Судья, бросив сочувственно-возмущенный взгляд майору, крикнул:

— Во что же веришь-то, мерзавец?

— А в народушко перва вера. Будет жить по-своему, головушку подымет, солнышко увидит…

— Ах ты, висельник! Когда сие будет, по-твоему?

— Не знаю, ваше благородье. Я темной человек.

Степан на допросе отвечал охотно, спокойно, даже почти весело.

— Ты про Емельку сказывал?

— Сказывал.

— Знаешь ли ты, что сие был самой злостной преступник государственной, враг народа российского?

— Малым был, а времена Емельяна Иваныча помню. И не враг он народу, а от доли его лихой избавить желал.

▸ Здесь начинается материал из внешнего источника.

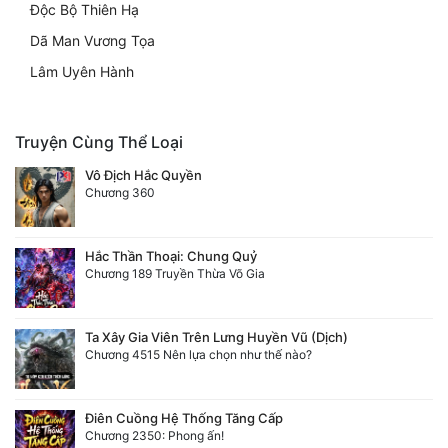
Độc Bộ Thiên Hạ
Dã Man Vương Tọa
Lâm Uyên Hành
Truyện Cùng Thể Loại
Vô Địch Hắc Quyền
Chương 360
Hắc Thần Thoại: Chung Quỷ
Chương 189 Truyền Thừa Võ Gia
Ta Xây Gia Viên Trên Lưng Huyền Vũ (Dịch)
Chương 4515 Nên lựa chọn như thế nào?
Điên Cuồng Hệ Thống Tăng Cấp
Chương 2350: Phong ấn!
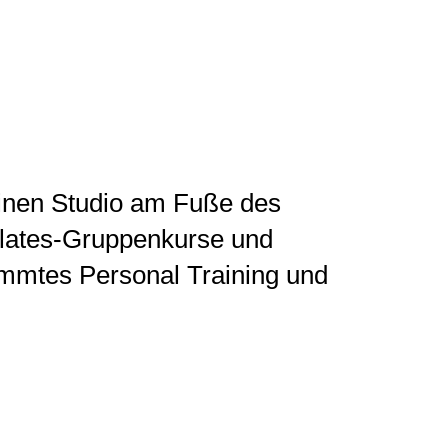
einen Studio am Fuße des
ilates-Gruppenkurse und
timmtes Personal Training und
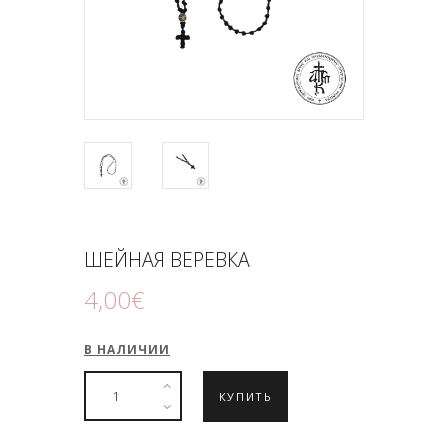
ПОДНОШЕНИЯ
БЛОГ
ШЕЙНАЯ ВЕРЕВКА
4
,
00
€
В НАЛИЧИИ
КУПИТЬ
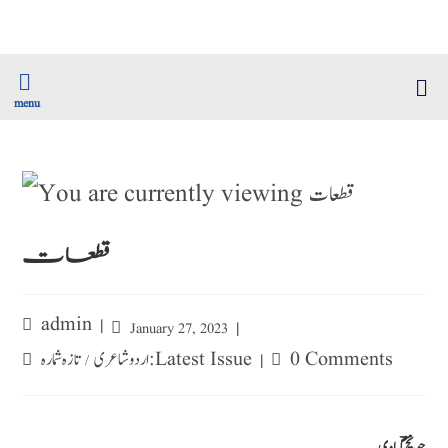
menu
قطعات
admin
January 27, 2023
اردو شاعری
تازہ شمارہ : Latest Issue
0 Comments
/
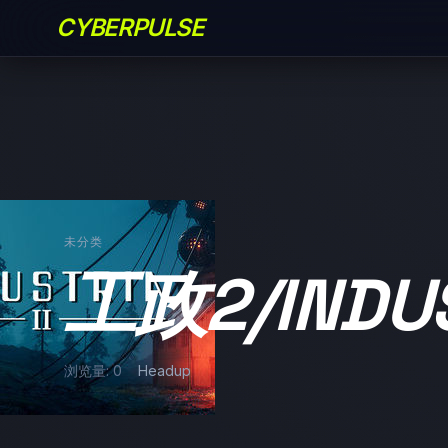
CYBERPULSE
未分类
工政2/INDUS
浏览量: 0
Headup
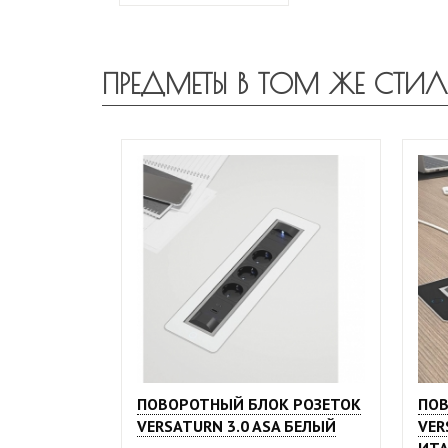
ПРЕДМЕТЫ В ТОМ ЖЕ СТИЛ
ПОВОРОТНЫЙ БЛОК РОЗЕТОК
ПОВ
VERSATURN 3.0 ASA БЕЛЫЙ
VER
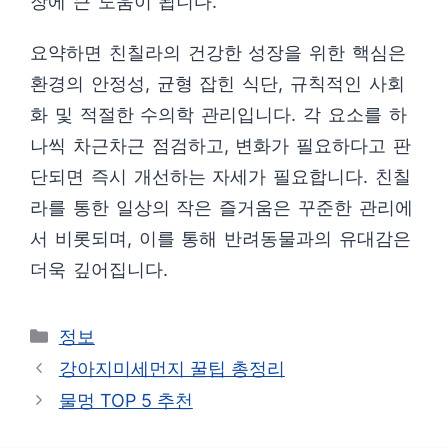
장에 큰 도움이 됩니다.
요약하면 친칠라의 건강한 성장을 위한 핵심은
환경의 안정성, 균형 잡힌 식단, 규칙적인 사회
화 및 적절한 수의학 관리입니다. 각 요소를 하
나씩 차근차근 점검하고, 변화가 필요하다고 판
단되면 즉시 개선하는 자세가 필요합니다. 친칠
라를 통한 일상의 작은 즐거움은 꾸준한 관리에
서 비롯되며, 이를 통해 반려동물과의 유대감은
더욱 깊어집니다.
카
정보
테
강아지미세먼지 꿀팁 총정리
고
물멍 TOP 5 추천
리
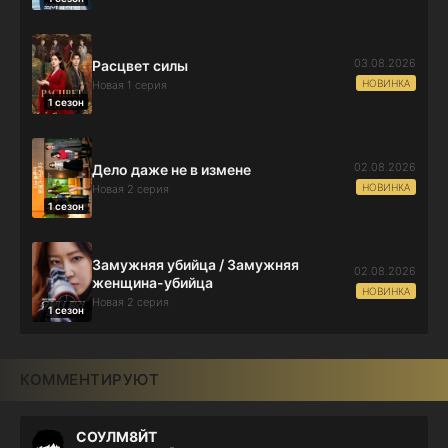
03.08.2026
Расцвет силы
НОВИНКА
Новая 1 серия
1 сезон
02.08.2026
Дело даже не в измене
НОВИНКА
Новая 2 серия
1 сезон
Замужняя убийца / Замужняя
02.08.2026
женщина-убийца
НОВИНКА
Новая 2 серия
1 сезон
КОММЕНТИРУЮТ
СОУЛМ8ЙТ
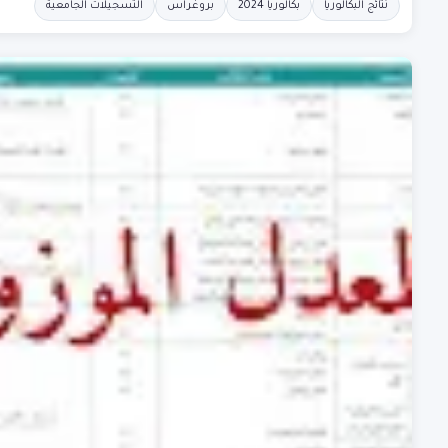
نتائج البكالوريا
بكالوريا 2024
بروغراس
التسجيلات الجامعية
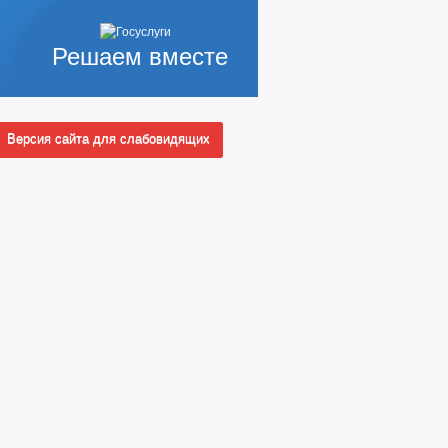
Решаем вместе
Версия сайта для слабовидящих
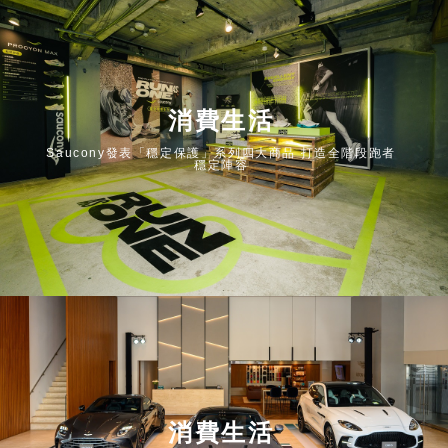
消費生活
Saucony發表「穩定保護」系列四大商品 打造全階段跑者
穩定陣容
消費生活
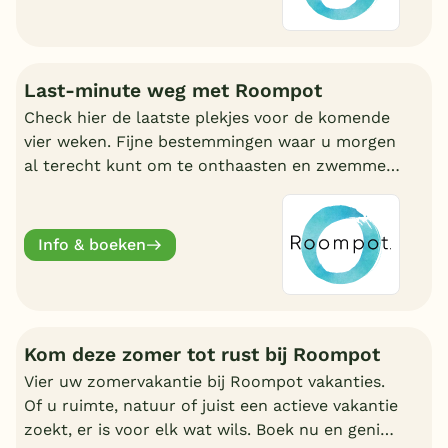
Last-minute weg met Roompot
Check hier de laatste plekjes voor de komende
vier weken. Fijne bestemmingen waar u morgen
al terecht kunt om te onthaasten en zwemmen.
Wat uw reden ook is, bij Roompot zit u goed.
Info & boeken
Kom deze zomer tot rust bij Roompot
Vier uw zomervakantie bij Roompot vakanties.
Of u ruimte, natuur of juist een actieve vakantie
zoekt, er is voor elk wat wils. Boek nu en geniet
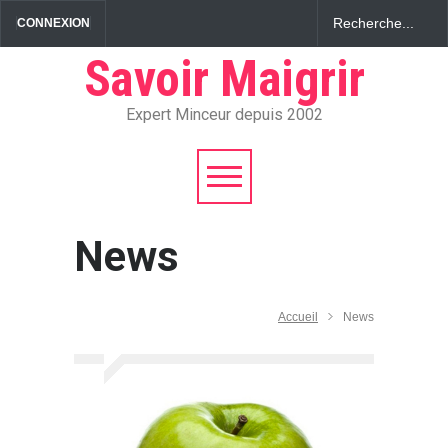
CONNEXION
Savoir Maigrir
Expert Minceur depuis 2002
News
Accueil
News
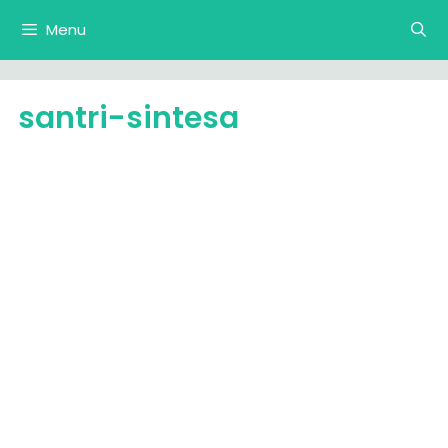
Langsung
Menu
ke
isi
santri-sintesa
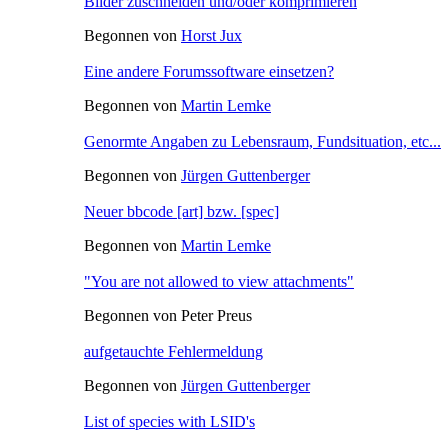
Bilder zuschneiden und/oder komprimieren
Begonnen von
Horst Jux
Eine andere Forumssoftware einsetzen?
Begonnen von
Martin Lemke
Genormte Angaben zu Lebensraum, Fundsituation, etc...
Begonnen von
Jürgen Guttenberger
Neuer bbcode [art] bzw. [spec]
Begonnen von
Martin Lemke
"You are not allowed to view attachments"
Begonnen von Peter Preus
aufgetauchte Fehlermeldung
Begonnen von
Jürgen Guttenberger
List of species with LSID's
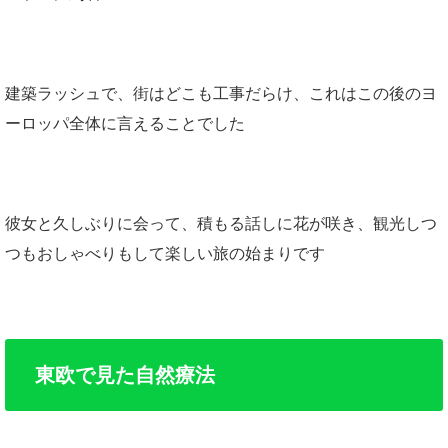
建築ラッシュで、街はどこも工事だらけ、これはこの後のヨ
ーロッパ全体に言えることでした
彼女と久しぶりに会って、積もる話しに花が咲き、観光しつ
つもおしゃべりもして楽しい旅の始まりです
東欧で見た自然療法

— Как смел ты от господина убежать?

— Рабска доля непереносна стала.

— Сознайся, мерзавец, следственно, ты против царя и дворян?

— Как можешь за того быть, кто тебе одно зло и ущерб творит?

— Как ты в разбойника обратился, вора и насильника?

— Не разбойники мы. Нужда заставила, кто бы добром нам дал?

— Каешься ли в преступлении совершенном?

— Ни единого разу, — твердо сказал Степан. — Кажный свою долю волен искать. Дворяне свою долю в наших тяготах находят, а мы за будущие века яко предтечи.

Не признал себя виновным и Сеньча Кукорев.

— Мы как честны люди жили, хлеб сеяли, на охоту ходили. А ежели брали кой-что силком, так не у бедного, а у богатой казны. Мы тож люди, без домашности не житье, а побежали не от добра.

Алтайцев долго не спрашивали. Скучливо слушал рассказ Удыгая толмач, маленький, большеголовый, уродливо-смешной со своими скулами и черными глазами, в куцем коричневом сюртучке. Раскормленное лицо толмача нетерпеливо хмурилось.

Переводил равнодушно:

— Камлали[44], говорит. Девка утонула.

Никто не поверил. Судья, уже томясь желанием протянуться с трубкой на диване, сладко зевнул.

— Злостный, вероломный народец. Ни с чем несообразно, одни камнями бьются, а другие молятся. Какая тут девка? Ясно, молились для ниспослания победы бунтовщикам. Преступление против законов российских налицо.

Отирая лоб белоснежным платком, сострил:

— Сие лишний раз доказывает, насколь благоволение нашего господа сильнее всяких алтайских богов.

Арестантов увели. В низкой же комнате, с красным столом и императорскими портретами во весь рост, одурело жужжали мухи и судилище составляло приговор.

Канцеляристы потели и скрипели перьями.


Гаврила Семеныч скушал уже вторую дыню и мелкими глотками пил кисленькую прохладную настоечку, заедая ее пастилой. Аккуратно запахивая китайчатый шлафрок, вставал по временам, зажав в руке сухой подбородок и замедляя шлепающие шаги перед курносым ликом в прусском мундире. Гаврила Семеныч писал всеподданнейший рапорт в канцелярию кабинетских земель его величества.

Жуя губами и морща лоб под ночным колпаком, он выводил тряскими буквами текст рапорта:

«…Доблестные войска наши, не жалея крови своей для отечества, переловили сих беглых наглецов, ложно поселившихся на земле, кабинету принадлежащей, благами коей они пользовались беззаконно. Племена же алтайские, как заметить можно, с сими преступниками дружбу водят большую, даже моления к своим богам рассылают для преуспеяния жизни сих нарушителей порядка.

Негодяи, быв пойманы, на суде отменное вероломство, нераскаянность, злобу и всю преступность свою воочию показали. Как смертная зараза, достойны они жесточайшего наказания, в утверждении чего не дрогнет рука верноподданного российского.

Храбрость и доблесть армии нашей и бдительность главной конторы не одно еще такое селение, чаю я, сотрет с лица земли, дабы всем мятежным сие было в назидание и предупреждение».

Мирно потрескивали свечи.

Гаврила Семеныч отпил настоечки и вновь бережно заскрипел пером.

«…За сию блестящую кампанию представлены к высшим чинам все офицеры, проявившие усердие. Потери наши в сей битве весьма ничтожны».

Голова кавалера Качки упала на шелковую спинку кресла. Губы смешно развело улыбкой. Верно, снилась его превосходительству высочайшая награда за «блестящую кампанию».